___ TEXT SEGMENT

Wikipedia: Alfred Hitchcock Presents is well known for its title sequence. The camera fades in on a simple line-drawing caricature of Hitchcock's rotund profile. As the program's theme music, Charles Gounod's Funeral March of a Marionette, plays, Hitchcock himself appears in silhouette from the right edge of the screen, and then walks to center screen to eclipse the caricature. He then always says "Good evening", giving the greeting a rather sinister inflection.[2]
The drawing was the work of Hitchcock himself.[3] He began his career in the 1920's as an illustrator for silent movie intertitle cards. The sequence has been parodied countless times in films and on television. The caricature and the use of Gounod's Funeral March of a Marionette as theme music have become indelibly associated with Hitchcock in popular culture.
Hitchcock appears again after the title sequence and drolly introduces the story from a mostly-empty studio or from the set of the current episode. At least two versions of the opening were shot for every episode. A version intended for the American audience would often spoof a recent popular commercial or poke fun at the sponsor, leading into the commercial. An alternative version for European audiences would instead include jokes at the expense of Americans in general.[4] For later seasons, opening remarks were also filmed with Hitchcock speaking in French and German for the show's international presentations, reflecting his real-life fluency in both languages.

______

* SET TASKS
(1) From the passage on the title sequence of Alfred Hitchcock Presents, list in order each event that the passage describes as happening during that sequence.
(2) Resume the passage on Alfred Hitchcock Presents, starting right after its final sentence about the French and German opening remarks.

___ PROVIDED MATERIAL

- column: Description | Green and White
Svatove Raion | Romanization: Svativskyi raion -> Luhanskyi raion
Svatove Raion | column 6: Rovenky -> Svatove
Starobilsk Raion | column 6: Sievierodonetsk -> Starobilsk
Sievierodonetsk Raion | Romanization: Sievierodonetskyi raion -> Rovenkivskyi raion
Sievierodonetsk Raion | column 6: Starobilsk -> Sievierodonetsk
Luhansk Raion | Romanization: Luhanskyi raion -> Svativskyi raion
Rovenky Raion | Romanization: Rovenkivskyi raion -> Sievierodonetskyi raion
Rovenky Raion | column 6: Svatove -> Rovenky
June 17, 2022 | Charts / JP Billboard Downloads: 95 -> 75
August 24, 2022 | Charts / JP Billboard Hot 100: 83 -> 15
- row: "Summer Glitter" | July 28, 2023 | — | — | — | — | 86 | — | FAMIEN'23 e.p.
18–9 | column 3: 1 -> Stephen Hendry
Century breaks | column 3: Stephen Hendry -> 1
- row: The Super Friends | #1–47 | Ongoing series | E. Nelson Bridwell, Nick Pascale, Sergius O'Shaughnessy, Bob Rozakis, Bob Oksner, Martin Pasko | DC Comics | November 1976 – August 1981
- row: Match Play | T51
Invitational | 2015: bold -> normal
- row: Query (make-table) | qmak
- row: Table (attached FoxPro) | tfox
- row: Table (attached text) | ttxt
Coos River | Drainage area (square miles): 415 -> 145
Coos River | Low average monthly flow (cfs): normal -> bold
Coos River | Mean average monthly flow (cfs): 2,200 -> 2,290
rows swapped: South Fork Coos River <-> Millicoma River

______

* SET OF ANSWERS
(1)
1. The camera fades in on a line-drawing caricature of Hitchcock's profile.
2. The theme music, Charles Gounod's Funeral March of a Marionette, plays.
3. Hitchcock appears in silhouette from the right edge of the screen.
4. He walks to center screen and eclipses the caricature.
5. He says "Good evening."

(2)
Hitchcock would close the show in much the same way as it was opened, but now to tie up loose ends rather than joke. He told TV Guide that his reassurances that the criminal had been apprehended were "a necessary gesture to morality..."
Originally 30 minutes per episode, in 1962 the show was extended to a full hour and retitled The Alfred Hitchcock Hour. Hitchcock himself only directed 17 of the 270 filmed episodes of Alfred Hitchcock Presents[4] and only one of the hour-long episodes, "I Saw the Whole Thing" with John Forsythe.
The last new episode aired on June 26, 1965, but the series continued to be popular in syndication for decades. The first season was released on DVD in 2005, the second season in 2006, and the third in October 2007; it is also available on the iTunes Music Store and on NBC's website.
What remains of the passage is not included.